Frank Schwab

Profile
- Position: Guard

Personal information
- Born: 1898 Madera, Pennsylvania, U.S.
- Died: December 12, 1965 (aged 66–67) Spangler, Pennsylvania, U.S.
- Listed height: 5 ft 11 in (1.80 m)
- Listed weight: 195 lb (88 kg)

Career information
- College: Lafayette (1919–1922)

Awards and highlights
- 2× Consensus All-American (1921, 1922);
- College Football Hall of Fame

= Frank Schwab =

American football player (1898–1965)

Frank "Dutch" Schwab (1898 – December 12, 1965) was an American football player. He was elected to the College Football Hall of Fame in 1958.

==Lafayette==
Schwab graduated from high school in 1912 and worked in coal mines until World War I, when he served as a sergeant in the Army. He played for a service team, where Jock Sutherland, coach of Lafayette College, saw him. He persuaded Schwab to enroll after the war. Schwab stood 5'11" and weighed 180 pounds.

Schwab was the top man on the Lafayette Maroon and White line for four seasons, an intense lineman whose speed and agility were blended with a chess-player's gift of strategy. Schwab was known for an uncanny ability to "read" enemy plays, often stopping a runner's progress before he was able to hit the line of scrimmage. He was an All-American in 1921 and 1922, his junior and senior years, and captained the Maroon and White during his final campaign. As a scholar, Schwab was of honors caliber, also.

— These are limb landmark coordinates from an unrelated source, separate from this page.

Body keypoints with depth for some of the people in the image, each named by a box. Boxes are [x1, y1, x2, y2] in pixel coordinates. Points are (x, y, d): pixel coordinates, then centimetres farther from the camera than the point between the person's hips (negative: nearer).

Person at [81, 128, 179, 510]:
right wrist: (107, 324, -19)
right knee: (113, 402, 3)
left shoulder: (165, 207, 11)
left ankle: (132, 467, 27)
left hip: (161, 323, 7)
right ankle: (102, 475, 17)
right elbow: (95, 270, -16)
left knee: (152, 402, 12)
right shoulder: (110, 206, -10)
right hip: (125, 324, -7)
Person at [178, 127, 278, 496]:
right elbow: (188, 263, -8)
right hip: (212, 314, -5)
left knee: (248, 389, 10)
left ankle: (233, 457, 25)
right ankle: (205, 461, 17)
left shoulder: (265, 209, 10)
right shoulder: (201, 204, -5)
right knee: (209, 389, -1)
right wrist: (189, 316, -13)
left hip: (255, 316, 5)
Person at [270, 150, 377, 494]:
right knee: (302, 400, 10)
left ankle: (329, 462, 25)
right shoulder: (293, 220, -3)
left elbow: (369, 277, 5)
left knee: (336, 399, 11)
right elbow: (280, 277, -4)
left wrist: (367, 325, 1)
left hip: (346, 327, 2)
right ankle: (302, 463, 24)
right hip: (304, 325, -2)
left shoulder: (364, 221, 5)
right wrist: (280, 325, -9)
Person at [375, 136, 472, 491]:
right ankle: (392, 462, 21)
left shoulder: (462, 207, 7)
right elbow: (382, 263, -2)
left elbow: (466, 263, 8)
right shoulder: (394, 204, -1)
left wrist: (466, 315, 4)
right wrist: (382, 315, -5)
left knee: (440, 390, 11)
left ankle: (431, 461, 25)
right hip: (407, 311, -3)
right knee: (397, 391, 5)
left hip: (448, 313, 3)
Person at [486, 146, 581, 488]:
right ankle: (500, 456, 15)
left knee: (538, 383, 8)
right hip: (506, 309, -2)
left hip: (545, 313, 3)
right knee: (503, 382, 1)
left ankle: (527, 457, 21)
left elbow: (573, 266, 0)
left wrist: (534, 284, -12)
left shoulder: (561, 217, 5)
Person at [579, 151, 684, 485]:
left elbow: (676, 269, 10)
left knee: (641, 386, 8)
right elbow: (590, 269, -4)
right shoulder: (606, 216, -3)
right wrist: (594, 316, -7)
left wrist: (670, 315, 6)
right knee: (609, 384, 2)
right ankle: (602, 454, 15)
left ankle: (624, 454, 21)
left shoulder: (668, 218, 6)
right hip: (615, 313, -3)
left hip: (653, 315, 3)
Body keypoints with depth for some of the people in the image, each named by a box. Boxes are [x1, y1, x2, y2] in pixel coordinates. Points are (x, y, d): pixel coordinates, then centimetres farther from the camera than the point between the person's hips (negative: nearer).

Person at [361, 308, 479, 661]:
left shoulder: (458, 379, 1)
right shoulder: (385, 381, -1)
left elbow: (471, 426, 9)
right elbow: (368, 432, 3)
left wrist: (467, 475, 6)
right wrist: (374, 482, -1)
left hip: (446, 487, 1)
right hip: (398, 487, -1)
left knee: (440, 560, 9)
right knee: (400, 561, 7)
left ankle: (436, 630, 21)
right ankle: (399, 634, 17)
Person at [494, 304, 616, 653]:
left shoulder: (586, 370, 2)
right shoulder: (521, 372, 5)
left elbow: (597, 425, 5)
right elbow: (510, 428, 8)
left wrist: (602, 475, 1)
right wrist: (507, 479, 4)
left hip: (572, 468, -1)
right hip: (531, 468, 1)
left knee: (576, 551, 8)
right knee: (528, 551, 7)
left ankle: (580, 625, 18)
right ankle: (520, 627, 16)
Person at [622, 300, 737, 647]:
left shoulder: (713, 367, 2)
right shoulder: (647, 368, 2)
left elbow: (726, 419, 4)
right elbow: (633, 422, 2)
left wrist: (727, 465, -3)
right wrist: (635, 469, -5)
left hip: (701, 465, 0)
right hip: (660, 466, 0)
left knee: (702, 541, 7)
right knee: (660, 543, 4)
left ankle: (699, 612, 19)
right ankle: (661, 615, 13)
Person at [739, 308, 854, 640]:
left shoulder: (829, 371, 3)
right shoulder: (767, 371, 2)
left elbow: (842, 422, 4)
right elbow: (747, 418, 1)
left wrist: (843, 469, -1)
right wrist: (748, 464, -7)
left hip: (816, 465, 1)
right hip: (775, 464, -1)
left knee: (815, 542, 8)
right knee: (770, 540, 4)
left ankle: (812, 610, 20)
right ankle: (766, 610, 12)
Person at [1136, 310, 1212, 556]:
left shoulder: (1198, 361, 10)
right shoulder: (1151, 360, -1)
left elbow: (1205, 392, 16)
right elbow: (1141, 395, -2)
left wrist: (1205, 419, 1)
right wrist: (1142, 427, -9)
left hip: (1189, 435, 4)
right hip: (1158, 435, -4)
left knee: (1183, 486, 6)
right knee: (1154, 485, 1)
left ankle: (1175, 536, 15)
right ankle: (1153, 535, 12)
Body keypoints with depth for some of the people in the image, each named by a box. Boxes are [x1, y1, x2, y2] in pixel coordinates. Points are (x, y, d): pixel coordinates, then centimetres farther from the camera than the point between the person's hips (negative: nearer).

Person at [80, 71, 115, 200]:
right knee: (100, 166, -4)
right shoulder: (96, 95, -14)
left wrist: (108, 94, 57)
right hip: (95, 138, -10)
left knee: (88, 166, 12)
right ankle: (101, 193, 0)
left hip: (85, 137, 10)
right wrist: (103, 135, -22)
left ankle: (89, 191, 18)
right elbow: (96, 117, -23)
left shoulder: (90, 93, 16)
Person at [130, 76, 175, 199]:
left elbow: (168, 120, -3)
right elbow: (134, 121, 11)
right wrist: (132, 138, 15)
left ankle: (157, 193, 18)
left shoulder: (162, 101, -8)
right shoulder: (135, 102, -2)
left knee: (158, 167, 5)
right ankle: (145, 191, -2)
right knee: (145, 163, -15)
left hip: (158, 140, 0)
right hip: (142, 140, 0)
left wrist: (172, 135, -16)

The respect he enjoyed as a leader on the gridiron carried over into his campus lifestyle and his fellow students elected him to terms as president of his class, fraternity (Chi Phi), and the entire student body, as well as membership into the Knights of the Round Table, an upper classmen's honorary society.

==Coal mining==
After college, Schwab became president of a Patton, Pennsylvania coal mining company and hardware firm.